**ASSIGNMENT:** Scan the entries for the word "Cтанция" and return every line that has it.

**RECORDED DATA:**
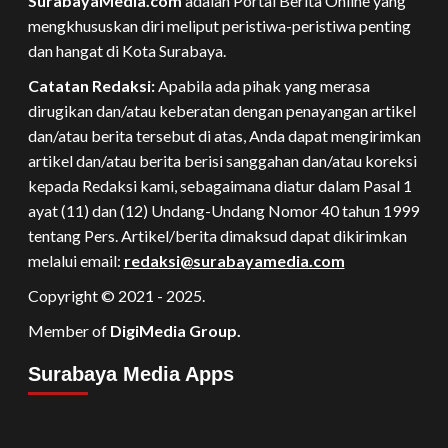
SurabayaMedia.com
adalah Portal Berita Online yang
mengkhususkan diri meliput peristiwa-peristiwa penting
dan hangat di Kota Surabaya.
Catatan Redaksi:
Apabila ada pihak yang merasa
dirugikan dan/atau keberatan dengan penayangan artikel
dan/atau berita tersebut di atas, Anda dapat mengirimkan
artikel dan/atau berita berisi sanggahan dan/atau koreksi
kepada Redaksi kami, sebagaimana diatur dalam Pasal 1
ayat (11) dan (12) Undang-Undang Nomor 40 tahun 1999
tentang Pers. Artikel/berita dimaksud dapat dikirimkan
melalui email:
redaksi@surabayamedia.com
Copyright © 2021 - 2025.
Member of
DigiMedia Group.
Surabaya Media Apps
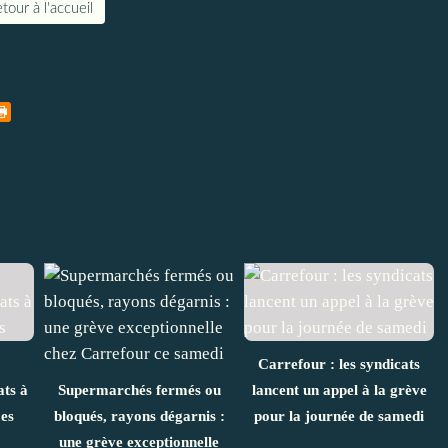
tour à l'accueil
Carrefour : les syndicats
ats à
Supermarchés fermés ou
lancent un appel à la grève
es
bloqués, rayons dégarnis :
pour la journée de samedi
une grève exceptionnelle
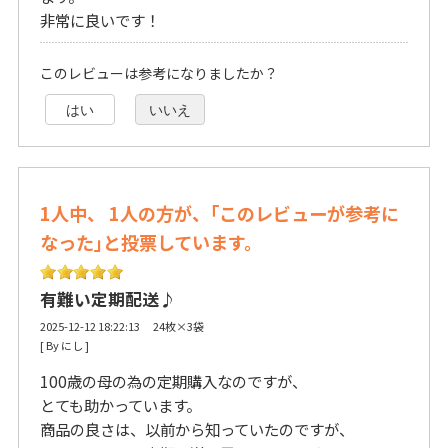
非常に良いです！
このレビューは参考になりましたか？
はい
いいえ
1人中、 1人の方が、｢このレビューが参考に
なった｣と投票しています。
有難い定期配送♪
2025-12-12 18:22:13 24枚×3袋
[ By にし ] 
100歳の母の為の定期購入なのですが、
とても助かっています。
商品の良さは、以前から知っていたのですが、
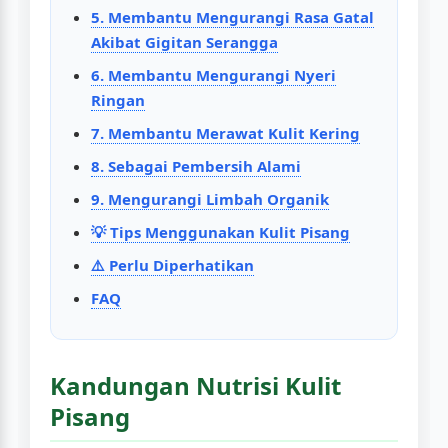
5. Membantu Mengurangi Rasa Gatal
Akibat Gigitan Serangga
6. Membantu Mengurangi Nyeri
Ringan
7. Membantu Merawat Kulit Kering
8. Sebagai Pembersih Alami
9. Mengurangi Limbah Organik
💡 Tips Menggunakan Kulit Pisang
⚠️ Perlu Diperhatikan
FAQ
Kandungan Nutrisi Kulit
Pisang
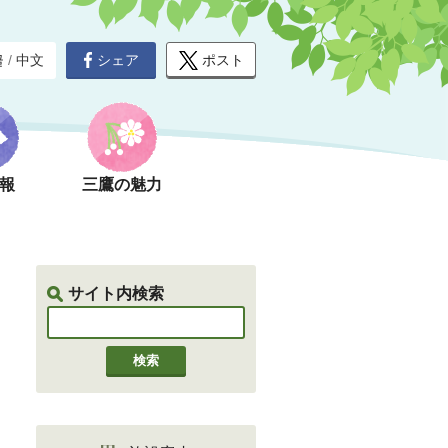
シェア
ポスト
글
/
中文
報
三鷹の魅力
サイト内検索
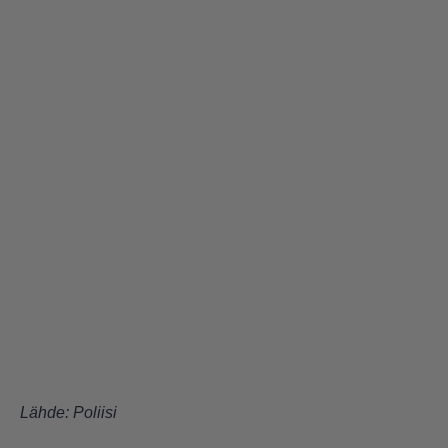
Lähde:
Poliisi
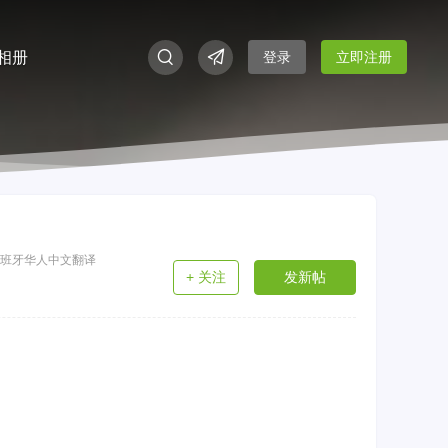
相册
登录
立即注册
，西班牙华人中文翻译
+ 关注
发新帖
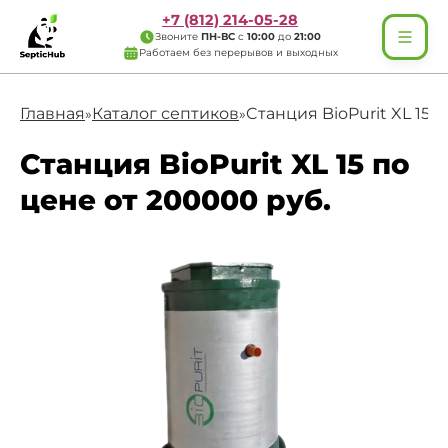
+7 (812) 214-05-28
Звоните
ПН-ВС
с
10:00
до
21:00
Работаем без перерывов и выходных
Главная
Каталог септиков
Cтанция BioPurit XL 15
»
»
Cтанция BioPurit XL 15 по
цене от 200000 руб.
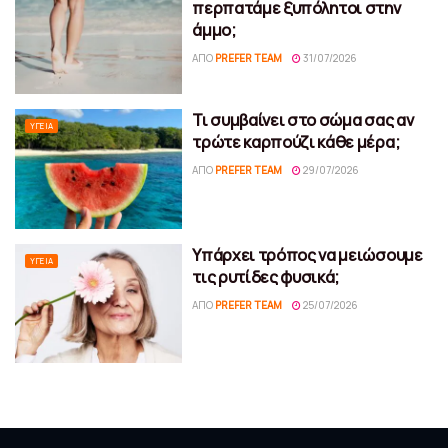
περπατάμε ξυπόλητοι στην
άμμο;
ΑΠΌ
PREFER TEAM
31/07/2026
Τι συμβαίνει στο σώμα σας αν
ΥΓΕΊΑ
τρώτε καρπούζι κάθε μέρα;
ΑΠΌ
PREFER TEAM
29/07/2026
Υπάρχει τρόπος να μειώσουμε
ΥΓΕΊΑ
τις ρυτίδες φυσικά;
ΑΠΌ
PREFER TEAM
25/07/2026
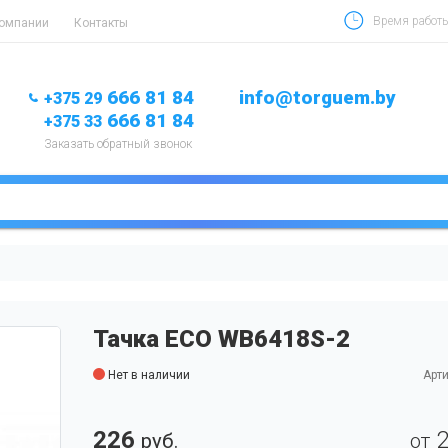
Время работы 
компании
Контакты
666 81 84
info@torguem.by
+375 29
666 81 84
+375 33
Заказать обратный звонок
Тачка ECO WB6418S-2
Нет в наличии
Арти
226
руб.
от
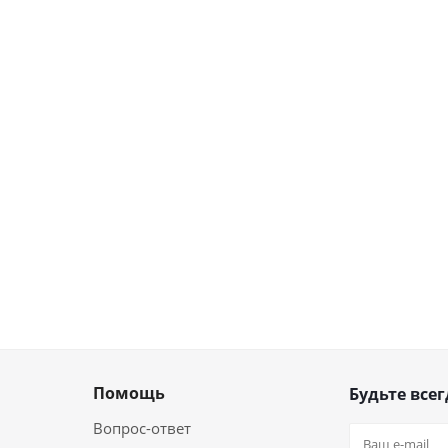
Помощь
Будьте всег
Вопрос-ответ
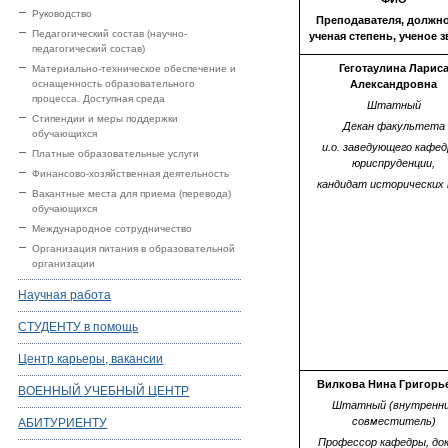
Руководство
Преподавателя, должно
Педагогический состав (научно-
ученая степень, ученое 
педагогический состав)
Геготаулина Ларис
Материально-техническое обеспечение и
оснащенность образовательного
Александровна
процесса. Доступная среда
Штатный
Стипендии и меры поддержки
Декан факультета
обучающихся
и.о. заведующего кафе
Платные образовательные услуги
юриспруденции,
Финансово-хозяйственная деятельность
кандидат исторических 
Вакантные места для приема (перевода)
обучающихся
Международное сотрудничество
Организация питания в образовательной
организации
Научная работа
СТУДЕНТУ в помощь
Центр карьеры, вакансии
Вилкова Нина Григорь
ВОЕННЫЙ УЧЕБНЫЙ ЦЕНТР
Штатный (внутренн
совместитель)
АБИТУРИЕНТУ
Профессор кафедры, до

**RESULT:**
Cтанция BioPurit XL 15
Cтанция BioPurit XL 15 по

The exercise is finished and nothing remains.